Problem statement:
When you copy the data that follows, reproduce every word exactly and leave out the images.

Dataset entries

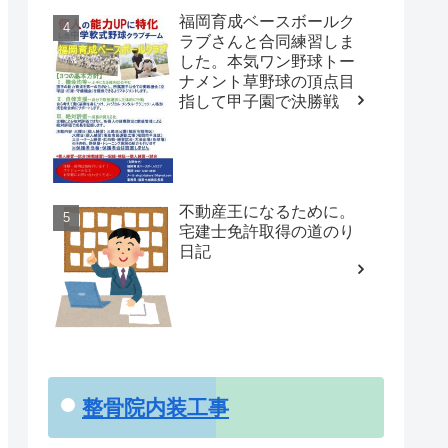
福岡育成ベースボールク
ラブさんと合同練習しま
した。本気ワン野球トー
ナメント草野球の頂点目
指して甲子園で決勝戦
不動産王になるために。
宅建士免許取得の道のり
日記
整骨院内装工事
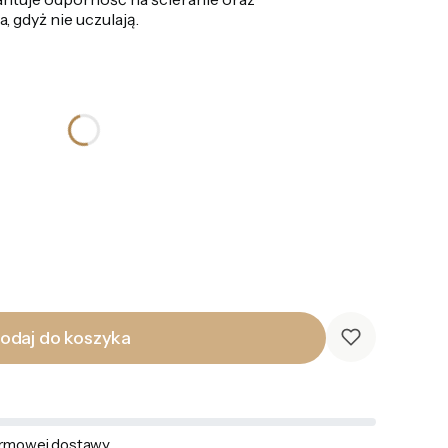
 gdyż nie uczulają.
odaj do koszyka
rmowej dostawy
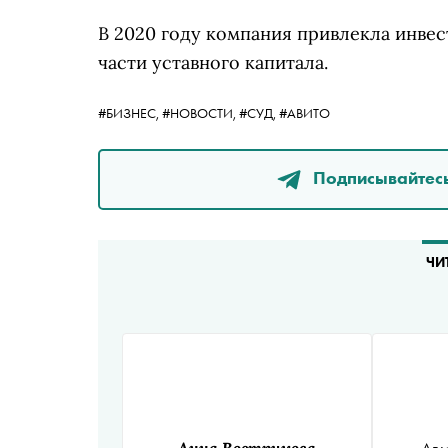
В 2020 году компания привлекла инвес
части уставного капитала.
#БИЗНЕС,
#НОВОСТИ,
#СУД,
#АВИТО
Подписывайтесь
ЧИ
Анна Вострикова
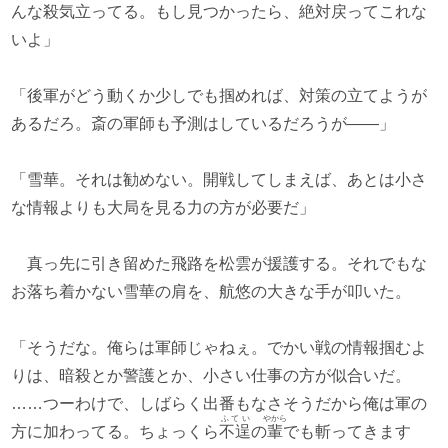
んな殺気立ってる。もし見つかったら、絶対戻ってこれな
いよ」
「後軍がどう動くか少しでも掴めれば、対策の立てようが
あるだろ。斎の軍師も予測はしているだろうが――」
「雪華。それは勧めない。開戦してしまえば、あとは小さ
な情報よりも大局を見る力の方が必要だ」
真っ先に引き留めた飛路を松雲が援護する。それでもな
お落ち着かない雪華の肩を、航悠の大きな手が叩いた。
「そうだな。俺らは軍師じゃねぇ。でかい戦の情報掴むよ
りは、暗殺とか警護とか、小さい仕事の方が似合いだ。
……つーわけで、しばらく出番もなさそうだから俺は軍の
ふてい
やから
方に加わってる。ちょっくら
不逞
の
輩
でも斬ってきます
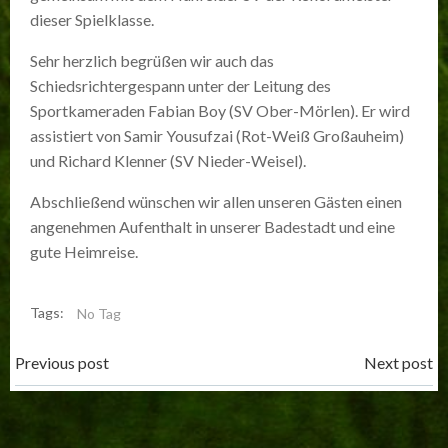
dieser Spielklasse.
Sehr herzlich begrüßen wir auch das
Schiedsrichtergespann unter der Leitung des
Sportkameraden Fabian Boy (SV Ober-Mörlen). Er wird
assistiert von Samir Yousufzai (Rot-Weiß Großauheim)
und Richard Klenner (SV Nieder-Weisel).
Abschließend wünschen wir allen unseren Gästen einen
angenehmen Aufenthalt in unserer Badestadt und eine
gute Heimreise.
Tags:
No Tag
Post
Post
Previous post
Next post
navigation
navigation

Answer to the exercise:
福岡育成ベースボールク
ラブさんと合同練習しま
した。本気ワン野球トー
ナメント草野球の頂点目
指して甲子園で決勝戦
不動産王になるために。
宅建士免許取得の道のり
日記
整骨院内装工事
 gdyż nie uczulają.
odaj do koszyka
rmowej dostawy
В 2020 году компания привлекла инвес
части уставного капитала.
#БИЗНЕС,
#НОВОСТИ,
#СУД,
#АВИТО
Подписывайтесь
ЧИ
Анна Вострикова
んな殺気立ってる。もし見つかったら、絶対戻ってこれな
いよ」
「後軍がどう動くか少しでも掴めれば、対策の立てようが
あるだろ。斎の軍師も予測はしているだろうが――」
「雪華。それは勧めない。開戦してしまえば、あとは小さ
な情報よりも大局を見る力の方が必要だ」
真っ先に引き留めた飛路を松雲が援護する。それでもな
お落ち着かない雪華の肩を、航悠の大きな手が叩いた。
「そうだな。俺らは軍師じゃねぇ。でかい戦の情報掴むよ
りは、暗殺とか警護とか、小さい仕事の方が似合いだ。
……つーわけで、しばらく出番もなさそうだから俺は軍の
ふてい
やから
方に加わってる。ちょっくら
不逞
の
輩
でも斬ってきます
dieser Spielklasse.
Sehr herzlich begrüßen wir auch das
Schiedsrichtergespann unter der Leitung des
Sportkameraden Fabian Boy (SV Ober-Mörlen). Er wird
assistiert von Samir Yousufzai (Rot-Weiß Großauheim)
und Richard Klenner (SV Nieder-Weisel).
Abschließend wünschen wir allen unseren Gästen einen
angenehmen Aufenthalt in unserer Badestadt und eine
gute Heimreise.
Tags:
No Tag
Post
Post
Previous post
Next post
navigation
navigation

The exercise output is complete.